[Records from a data source]
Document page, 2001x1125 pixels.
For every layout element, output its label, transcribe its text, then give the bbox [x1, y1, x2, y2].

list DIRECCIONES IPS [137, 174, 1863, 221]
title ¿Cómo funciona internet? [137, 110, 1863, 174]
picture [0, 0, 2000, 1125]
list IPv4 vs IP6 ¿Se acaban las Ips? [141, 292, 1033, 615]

• Stated exercise: Repeat the lines of the listing above word for word.

• Reply to the task:
Document page, 2001x1125 pixels.
For every layout element, output its label, transcribe its text, then give the bbox [x1, y1, x2, y2].

list DIRECCIONES IPS [137, 174, 1863, 221]
title ¿Cómo funciona internet? [137, 110, 1863, 174]
picture [0, 0, 2000, 1125]
list IPv4 vs IP6 ¿Se acaban las Ips? [141, 292, 1033, 615]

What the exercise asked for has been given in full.